As far as undergrad GPA, of course a high one is an asset for both types of programs. I agree that someone with excellent in-major but low out-of-major grades might do a little better in graduate than in law school admissions.

But I very much agree with the broader point of your comment and others -- law school isn't worth it over grad school if your heart really lies elsewhere. It probably is easier to excel in a hard pursuit if your heart is in it than in an easy one if it isn't.

Phoebe said...

Isabel Archer,

Is it time to get anecdotal? I took a bunch of "Law, Letters, and Society" classes in college that I really liked, was reading law blogs, needed to figure out what to do with my life, etc., so I took an LSAT approximately 100 years ago.
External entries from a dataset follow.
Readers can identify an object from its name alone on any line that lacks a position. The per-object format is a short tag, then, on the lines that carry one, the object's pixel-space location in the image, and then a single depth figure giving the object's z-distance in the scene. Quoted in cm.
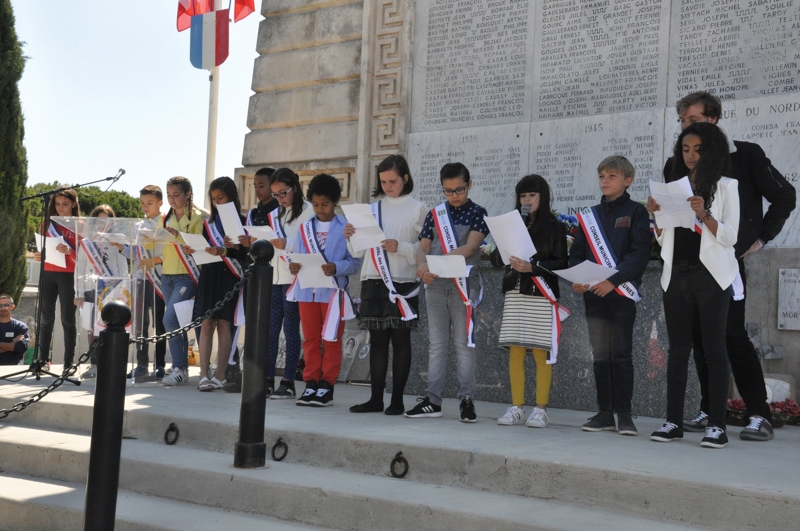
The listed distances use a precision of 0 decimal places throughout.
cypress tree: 1722
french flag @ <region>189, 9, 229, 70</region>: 1206
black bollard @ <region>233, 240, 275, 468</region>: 484
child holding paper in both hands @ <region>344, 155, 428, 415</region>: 615
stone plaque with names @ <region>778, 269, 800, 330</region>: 688
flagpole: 1173
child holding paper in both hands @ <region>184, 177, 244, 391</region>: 738
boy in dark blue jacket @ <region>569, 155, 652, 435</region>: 540
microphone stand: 802
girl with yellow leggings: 573
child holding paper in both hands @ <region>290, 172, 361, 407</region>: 657
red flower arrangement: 603
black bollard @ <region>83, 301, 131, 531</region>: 377
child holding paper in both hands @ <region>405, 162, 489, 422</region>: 597
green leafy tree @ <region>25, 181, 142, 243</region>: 4906
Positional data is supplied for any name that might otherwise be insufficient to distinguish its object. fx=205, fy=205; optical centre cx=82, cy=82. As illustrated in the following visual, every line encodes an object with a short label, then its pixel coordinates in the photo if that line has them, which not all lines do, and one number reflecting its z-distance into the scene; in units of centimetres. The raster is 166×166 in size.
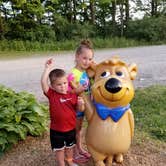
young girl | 201
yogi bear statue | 182
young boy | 186
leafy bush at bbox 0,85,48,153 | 226
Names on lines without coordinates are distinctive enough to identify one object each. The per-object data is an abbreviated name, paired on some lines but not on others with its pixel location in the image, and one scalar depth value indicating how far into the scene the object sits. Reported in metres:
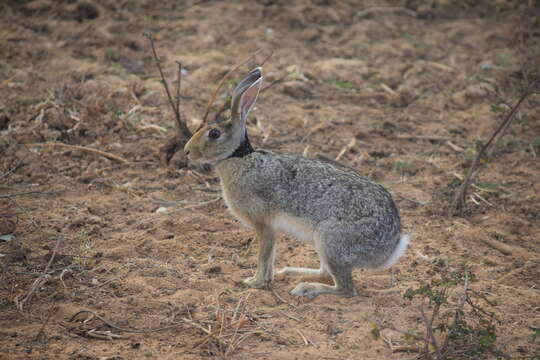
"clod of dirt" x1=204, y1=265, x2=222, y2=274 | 11.13
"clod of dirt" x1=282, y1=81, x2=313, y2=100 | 18.72
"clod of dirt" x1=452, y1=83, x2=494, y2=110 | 18.89
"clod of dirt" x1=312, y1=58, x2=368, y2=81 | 19.75
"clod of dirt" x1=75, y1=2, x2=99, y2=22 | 21.17
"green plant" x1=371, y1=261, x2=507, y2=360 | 8.08
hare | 10.35
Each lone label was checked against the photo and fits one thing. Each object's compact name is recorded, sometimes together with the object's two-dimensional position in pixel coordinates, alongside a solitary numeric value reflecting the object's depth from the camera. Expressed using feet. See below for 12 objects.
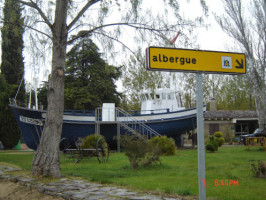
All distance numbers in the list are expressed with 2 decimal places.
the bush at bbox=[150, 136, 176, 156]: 44.34
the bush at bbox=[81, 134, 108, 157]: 41.16
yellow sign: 11.09
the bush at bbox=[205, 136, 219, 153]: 47.31
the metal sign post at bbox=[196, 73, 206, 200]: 10.87
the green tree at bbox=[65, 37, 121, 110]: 98.84
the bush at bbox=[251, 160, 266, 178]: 21.89
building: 97.40
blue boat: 57.16
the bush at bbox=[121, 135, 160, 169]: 27.35
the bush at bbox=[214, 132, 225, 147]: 58.15
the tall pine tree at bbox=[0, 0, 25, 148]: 81.76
I don't remember the details, other than that it was my sense at the time that unless I really prepared for the logic part of the test and retook it, and got lucky, my law school options would be good but not amazing, whereas I'm now in the grad program my college adviser said - and I think he was onto something - would be best for my interests. (I have no idea whether my lowest grade, in astrophysics-for-poets-but-not-really-because-it-was-actually-hard, would have mattered much for law school, or whether it did for grad school.) And I don't think I'm particularly illogical, although I'll admit to having just made an argument using anecdote.

So I agree that students in top humanities programs could probably get into above-average law schools, but I think it would be unusual for all but the top all-around students to have equally prestigious options for law and grad schools. And it cuts both ways - I've also known people who've gotten into great law schools, but who had less luck on the PhD end. Basically, my sense is that the professionalization of academia has made it so that grad students aren't chosen for radically different reasons, or from a radically different pool, than law students, but that the differences are still substantial.
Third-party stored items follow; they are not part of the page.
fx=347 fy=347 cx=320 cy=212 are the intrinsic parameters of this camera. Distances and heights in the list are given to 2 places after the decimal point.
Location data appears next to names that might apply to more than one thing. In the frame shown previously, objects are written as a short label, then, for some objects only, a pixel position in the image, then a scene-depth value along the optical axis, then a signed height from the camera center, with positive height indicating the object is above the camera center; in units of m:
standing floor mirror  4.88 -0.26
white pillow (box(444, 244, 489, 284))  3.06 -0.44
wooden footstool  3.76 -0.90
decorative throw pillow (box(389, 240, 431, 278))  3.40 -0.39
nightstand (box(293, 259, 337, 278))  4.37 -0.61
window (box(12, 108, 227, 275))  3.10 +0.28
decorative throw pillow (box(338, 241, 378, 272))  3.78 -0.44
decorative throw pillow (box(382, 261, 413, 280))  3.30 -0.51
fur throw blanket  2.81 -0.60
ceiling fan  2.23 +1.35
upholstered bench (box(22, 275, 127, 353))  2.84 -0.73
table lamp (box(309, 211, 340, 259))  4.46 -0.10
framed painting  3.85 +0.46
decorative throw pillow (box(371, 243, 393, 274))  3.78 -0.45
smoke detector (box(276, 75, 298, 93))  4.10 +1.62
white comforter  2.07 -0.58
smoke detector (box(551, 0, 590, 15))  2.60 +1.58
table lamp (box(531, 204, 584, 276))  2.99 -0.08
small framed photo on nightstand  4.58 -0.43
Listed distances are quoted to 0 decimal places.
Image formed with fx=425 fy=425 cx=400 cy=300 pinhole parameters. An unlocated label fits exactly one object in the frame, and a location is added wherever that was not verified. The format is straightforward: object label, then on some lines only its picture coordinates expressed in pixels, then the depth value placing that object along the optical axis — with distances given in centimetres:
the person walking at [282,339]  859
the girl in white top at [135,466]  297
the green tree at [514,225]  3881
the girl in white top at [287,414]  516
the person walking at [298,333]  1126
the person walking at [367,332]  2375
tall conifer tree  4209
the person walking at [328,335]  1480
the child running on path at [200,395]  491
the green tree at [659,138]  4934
One other thing to consider, for students truly torn between law school and grad school, is that it you think there's a good chance you'll end up going both, it probably makes sense to go to the school you won't have loans from first. But I don't know how many people this applies to.

David Schraub said...

Phoebe: There are obviously some PhD programs for which the undergrad skill set doesn't overlap much with what law schools are looking for. One can imagine the math or science person who is a terrible writer. But my feeling is that PhD students in Biochemistry aren't getting the "you should be in law school talk". It's the English and Philosophy and (alas) French PhD kids -- and generally speaking, being good in the humanities or softer social sciences is pretty overlapping with what law schools want.

I don't disagree that one shouldn't pick law school over the PhD program if the latter is your passion. But these advisers often seem to presuppose that being interested in French is just a passing fancy that will go away when you enter the real world, whereas an elite law school will land you more of a "real job" (and what defines a "real job" but that you don't love it -- you're doing this to pay the bills and fund junior's college fund, dammit!). And, relatedly, "good job" in these advisories tends to equal "well-paying job". Which a big firm lawyer is, and an English adjunct, isn't.

Phoebe said...

David Schraub,

See my comment above - this was not my experience. Also, grad students who, after a few years, begin to suspect that adjuncting will be their only option can always go to law school, just a few years older than the other students and with the extra added motivation to cram for that LSAT. Whereas newly minted JDs can't ignore their loans and enter PhD programs in what they realize all along has been their passion, programs after which (assuming law school loans wouldn't need to be paid back while still in school? otherwise, during and after which) they'd be poorly situated to pay them back.